En 2023, la filière a atteint un haut niveau de concentration, avec 2 sélectionneurs, 4 accouveurs, un millier d’éleveurs, une vingtaine d’organisations de production, une douzaine d’abatteurs et découpeurs dont le groupe LDC, leader avec au moins 55 % des volumes.

Retrouver de la valeur

Les opérateurs n’ont pas investi pour changer l’image d’une « viande de collectivité » qui colle à la dinde. Faute d’un imaginaire collectif positif comme le poulet frites du dimanche et l’équivalent du poulet fermier (en 2021 3,6 % des tonnages abattus en dinde label rouge), la dinde standard reste une viande « industrielle ». Ce n’est ni un achat plaisir, ni un achat du quotidien comme l’œuf ou le poulet, ni un mets dégusté au restaurant.

dinde mâle dans jardin

L’avenir de la filière dépendra de sa capacité à maintenir du volume, voire l’augmenter, tout en s’assurant que chaque maillon s’y retrouvera financièrement, à commencer par les éleveurs.

Sans éleveur correctement rémunéré, pas de dinde et pas d’avenir.
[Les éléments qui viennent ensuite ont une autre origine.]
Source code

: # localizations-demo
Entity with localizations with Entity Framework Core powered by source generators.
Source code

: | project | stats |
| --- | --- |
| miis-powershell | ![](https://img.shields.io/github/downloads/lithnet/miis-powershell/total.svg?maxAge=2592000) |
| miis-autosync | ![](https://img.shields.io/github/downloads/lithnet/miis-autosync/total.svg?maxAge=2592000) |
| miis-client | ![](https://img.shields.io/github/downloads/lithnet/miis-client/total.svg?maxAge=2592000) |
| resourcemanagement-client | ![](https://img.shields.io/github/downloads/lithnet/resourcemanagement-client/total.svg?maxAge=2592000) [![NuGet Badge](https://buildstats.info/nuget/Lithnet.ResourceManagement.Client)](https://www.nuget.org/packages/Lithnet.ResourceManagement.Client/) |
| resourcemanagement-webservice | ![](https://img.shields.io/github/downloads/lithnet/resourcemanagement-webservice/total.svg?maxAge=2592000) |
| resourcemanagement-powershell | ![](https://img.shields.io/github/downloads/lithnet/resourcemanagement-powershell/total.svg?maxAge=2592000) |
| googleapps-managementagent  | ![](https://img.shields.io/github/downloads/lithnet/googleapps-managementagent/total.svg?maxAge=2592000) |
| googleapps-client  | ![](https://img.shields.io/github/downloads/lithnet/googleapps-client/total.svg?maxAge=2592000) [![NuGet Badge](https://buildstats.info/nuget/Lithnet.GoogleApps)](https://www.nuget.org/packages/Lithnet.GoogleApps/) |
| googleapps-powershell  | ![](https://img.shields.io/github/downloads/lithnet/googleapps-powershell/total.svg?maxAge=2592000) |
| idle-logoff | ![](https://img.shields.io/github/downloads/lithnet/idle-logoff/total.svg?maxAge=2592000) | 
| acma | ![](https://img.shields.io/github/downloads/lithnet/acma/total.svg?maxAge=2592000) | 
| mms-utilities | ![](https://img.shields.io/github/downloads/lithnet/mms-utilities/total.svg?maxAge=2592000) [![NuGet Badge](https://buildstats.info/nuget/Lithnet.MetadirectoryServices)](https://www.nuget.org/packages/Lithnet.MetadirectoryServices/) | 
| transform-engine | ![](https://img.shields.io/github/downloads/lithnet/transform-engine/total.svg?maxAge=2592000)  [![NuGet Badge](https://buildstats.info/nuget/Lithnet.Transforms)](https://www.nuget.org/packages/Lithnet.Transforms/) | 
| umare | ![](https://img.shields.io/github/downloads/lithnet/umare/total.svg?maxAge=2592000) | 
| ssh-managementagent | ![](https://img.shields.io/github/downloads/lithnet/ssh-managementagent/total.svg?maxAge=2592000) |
Par ailleurs, la dinde permet de valoriser des bâtiments statiques moins performants et transformés (jardin d’hiver notamment). C’est une alternative intéressante au poulet. Seconde volaille produite en France, elle participe à la résilience des ateliers avicoles pouvant mieux s’adapter aux aléas du sanitaire ou des marchés.

Mais le défi principal est d’abord ailleurs. « La solution viendra du marketing » résume un acteur de l’amont. Quelle « histoire » raconter pour donner envie d’acheter et de consommer ? Les acteurs interrogés mettent en avant plusieurs arguments à combiner : une origine France, un mode d’élevage moins industriel prenant en compte les attentes sociétales, des qualités nutritionnelles différenciantes, une meilleure valorisation technologique de tous les morceaux (rouge et blanc), de nouvelles présentations (viande découpée différemment, hachée, transformée en charcuterie). L’avenir de la dinde dépend des engagements de l’aval de la filière.